Definitivamente no puedo justificar lo injustificable. Quienes decidieron llevarse dinero en una escena trágica hicieron mal, es reprochable y punto. PERO OJO, de eso a lo que está pasando ahora, sobre todo en redes sociales hay mucha diferencia.
Veo cómo se está usando el error de unos pocos, para defenestrar la “identidad” de toda una ciudad. Porque no son “los alteños robando”, fueron algunas personas equivocadas recogiendo dinero en medio del caos.
Y mencionó algo que me parece fundamental y que NO es exclusivo de El Alto, ni siquiera de Bolivia.
Busquen casos parecidos en internet, con accidentes o similares en otros países, la gente también se llevó dinero o pertenencias.

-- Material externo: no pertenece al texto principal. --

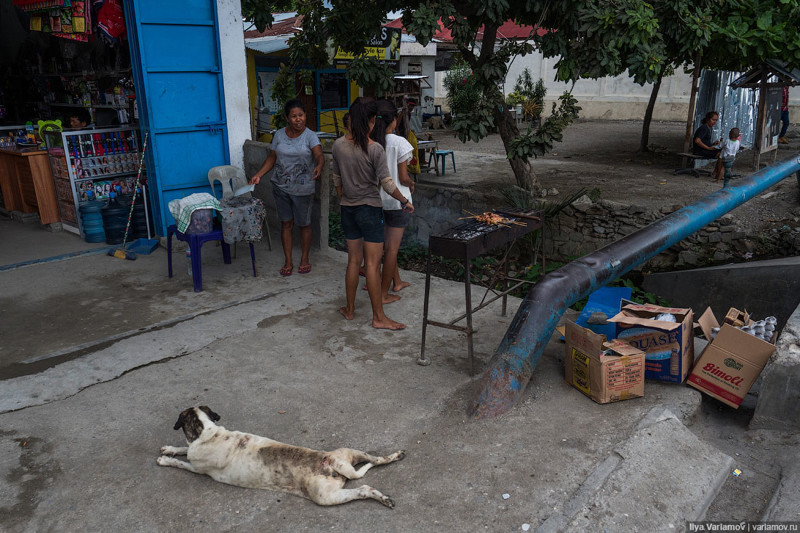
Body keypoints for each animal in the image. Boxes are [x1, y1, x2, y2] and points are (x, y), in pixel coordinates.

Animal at [156, 408, 406, 508]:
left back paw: (382, 498)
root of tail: (330, 462)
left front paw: (166, 460)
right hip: (350, 453)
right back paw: (395, 457)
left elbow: (181, 461)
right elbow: (182, 448)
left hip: (325, 496)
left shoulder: (197, 467)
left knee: (363, 489)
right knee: (376, 461)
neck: (209, 431)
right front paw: (169, 448)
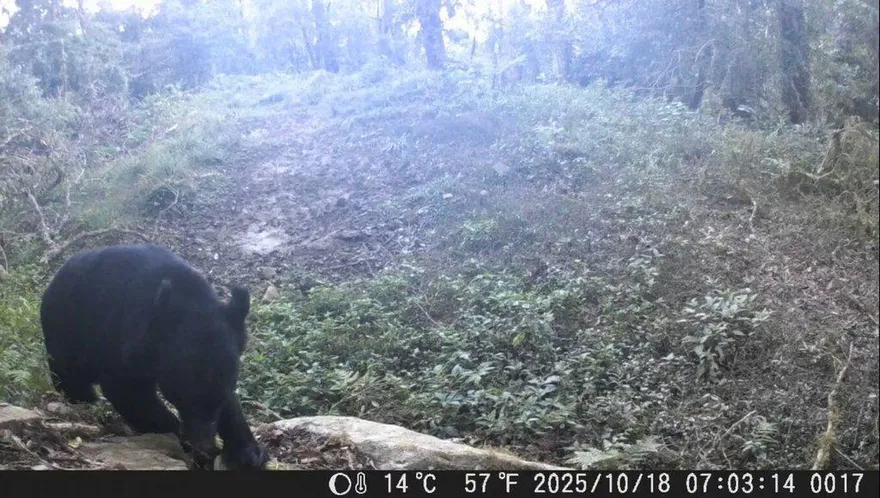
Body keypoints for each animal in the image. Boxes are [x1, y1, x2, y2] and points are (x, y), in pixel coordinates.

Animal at [39, 243, 269, 470]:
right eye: (184, 398)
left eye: (219, 400)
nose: (204, 446)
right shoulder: (123, 337)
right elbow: (128, 391)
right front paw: (182, 439)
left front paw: (249, 452)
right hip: (66, 330)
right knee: (70, 375)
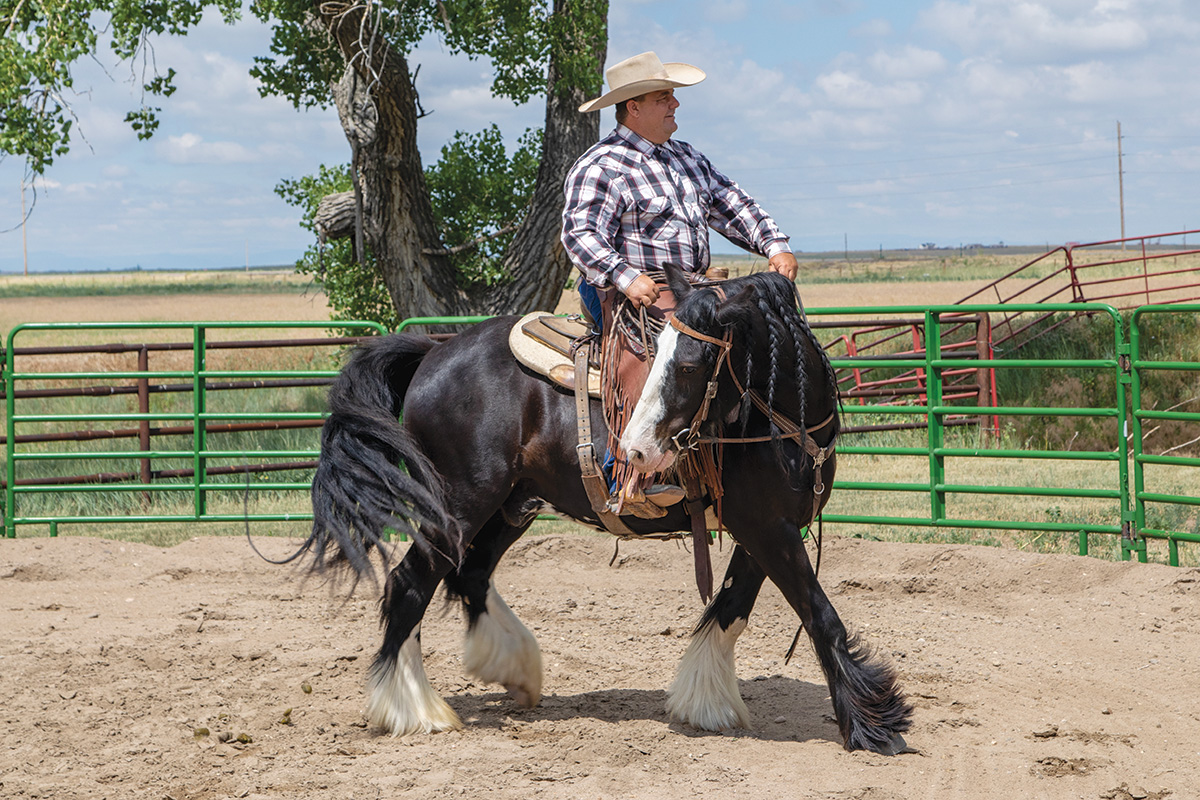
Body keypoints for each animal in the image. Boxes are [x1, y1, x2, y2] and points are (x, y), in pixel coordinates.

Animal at [304, 266, 912, 753]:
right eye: (665, 357)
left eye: (690, 365)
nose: (637, 450)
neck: (772, 421)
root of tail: (433, 352)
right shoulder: (767, 529)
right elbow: (819, 615)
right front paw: (873, 726)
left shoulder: (767, 529)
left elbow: (730, 608)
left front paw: (704, 703)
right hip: (458, 502)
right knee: (411, 582)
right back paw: (412, 708)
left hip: (511, 504)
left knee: (469, 574)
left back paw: (513, 670)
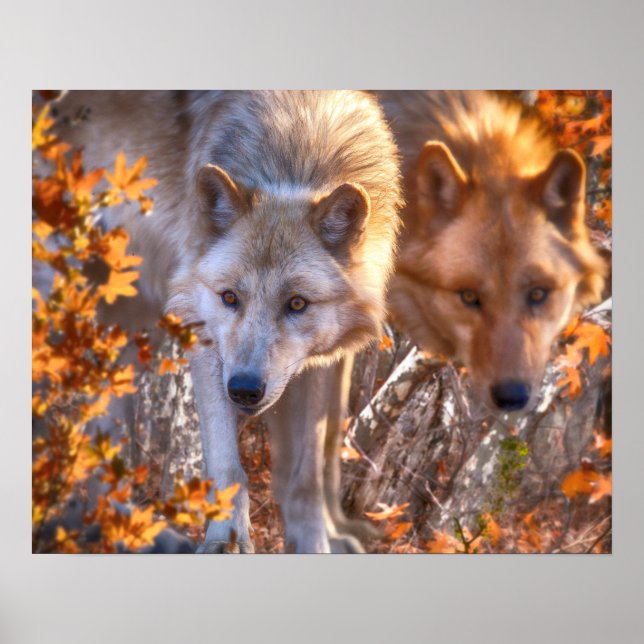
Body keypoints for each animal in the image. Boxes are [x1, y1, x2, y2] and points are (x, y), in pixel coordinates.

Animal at [53, 91, 402, 552]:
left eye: (296, 303)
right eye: (230, 297)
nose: (245, 389)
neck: (295, 151)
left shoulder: (322, 364)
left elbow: (308, 471)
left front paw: (315, 542)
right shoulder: (203, 335)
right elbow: (228, 467)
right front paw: (225, 541)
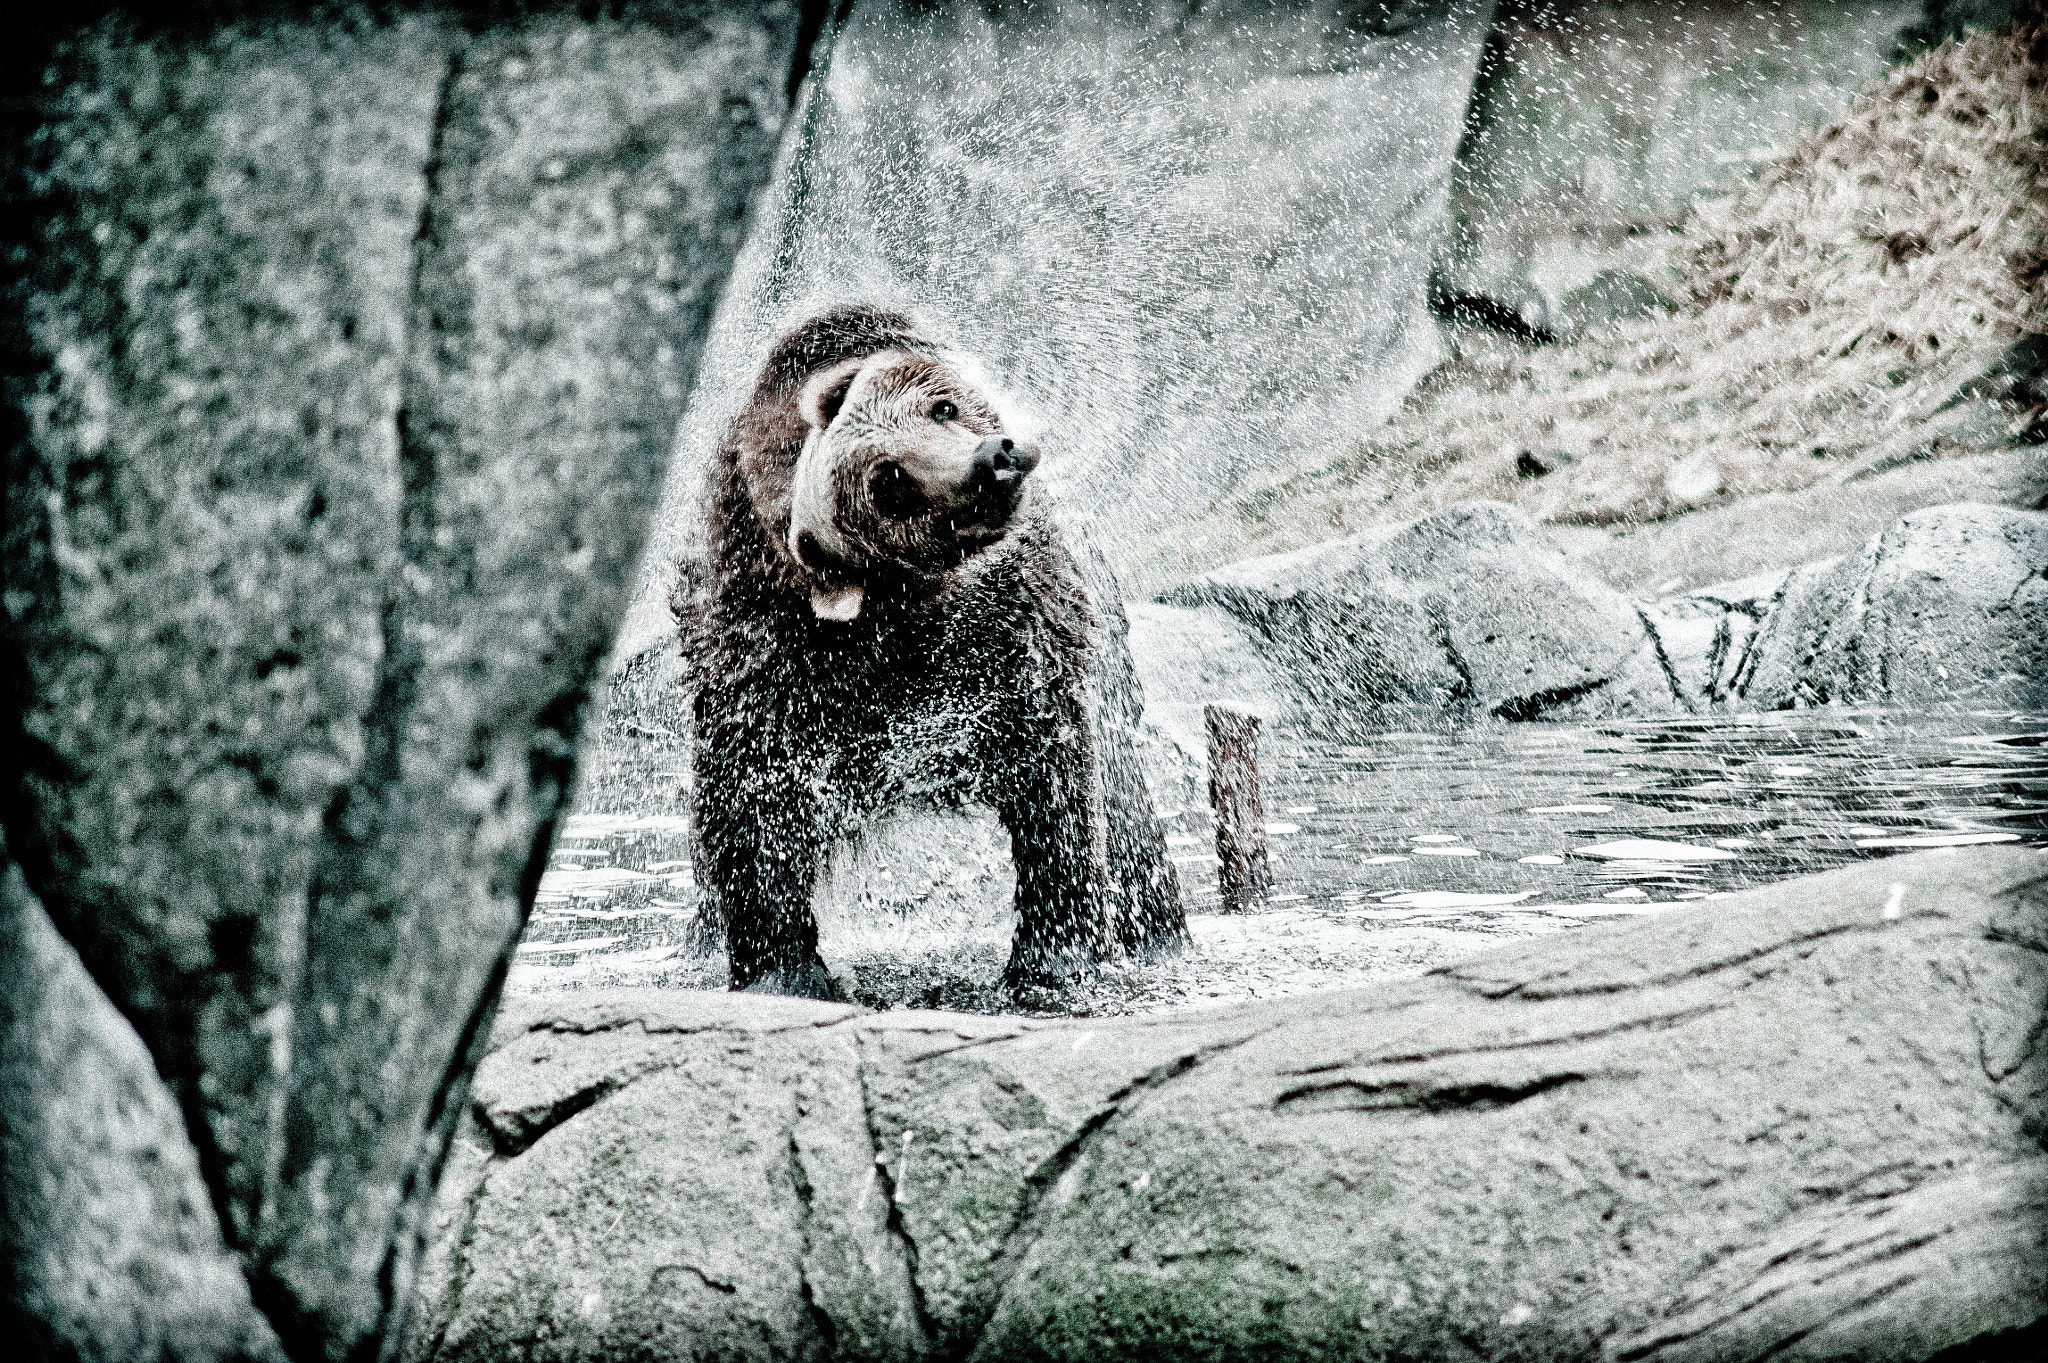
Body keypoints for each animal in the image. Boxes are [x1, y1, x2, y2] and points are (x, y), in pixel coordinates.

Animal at [674, 303, 1187, 997]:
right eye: (889, 480)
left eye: (942, 407)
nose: (991, 460)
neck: (901, 619)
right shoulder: (768, 653)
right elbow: (754, 809)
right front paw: (784, 971)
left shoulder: (1015, 628)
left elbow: (1052, 779)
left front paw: (1050, 957)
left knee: (1132, 828)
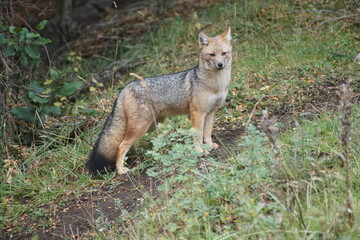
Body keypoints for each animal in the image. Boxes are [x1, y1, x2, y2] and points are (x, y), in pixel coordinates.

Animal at [88, 26, 233, 174]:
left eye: (224, 53)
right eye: (212, 55)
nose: (220, 64)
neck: (216, 85)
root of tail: (125, 88)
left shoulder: (210, 112)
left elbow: (207, 133)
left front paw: (209, 146)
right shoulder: (198, 113)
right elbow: (197, 136)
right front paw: (199, 151)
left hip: (148, 126)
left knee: (127, 144)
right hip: (141, 127)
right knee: (121, 146)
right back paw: (121, 169)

Facilmente se encuentran casos en República Dominicana, en México, en Filipinas, en Estados Unidos… Cuando un avión se estrella y algún dinero se esparce, lamentablemente en muchas partes del mundo hay quienes reaccionan así , de la misma manera, NO ESTA BIEN, pero es humano, no es “alteño”.
Entonces, ¿por qué en otros países se habla de delincuentes aislados o lamentables accidentes, y acá se habla de “la cultura alteña”, “los masistas” o “los indios”?…
Tal vez no se analice mucho, pero la respuesta es simple aunque muy muy incómoda, es porque hay un racismo profundo que espera cualquier excusa para activarse.
Me molesta porque esto no es para nada nuevo. Algunos aprovechan cualquier situación para ponerle un descalificativo a El Alto.
Eso sí, los mismos, premeditadamente se olvidan de las preguntas realmente importantes. ¿Quién controlaba el tráfico aéreo? ¿Dónde estaban los protocolos de seguridad ¿Por qué las autoridades del aerotransporte siguen sin dar la cara? Pareciera que se está intentando tapar la responsabilidad de algunos.
Defender a El Alto no es negar el hecho del error que cometieron algunos, es evitar echar combustible para profundizar un prejuicio racial que viene de décadas. Es tener claro que en El Alto también hay gente solidaria, trabajadora y honesta.
Cuando entendamos que El Alto es una ciudad con luces y sombras como cualquier otra, y no como el sinónimo de barbarie o el blanco fácil de la burla, entonces y solo entonces podremos hablar de autocrítica de verdad.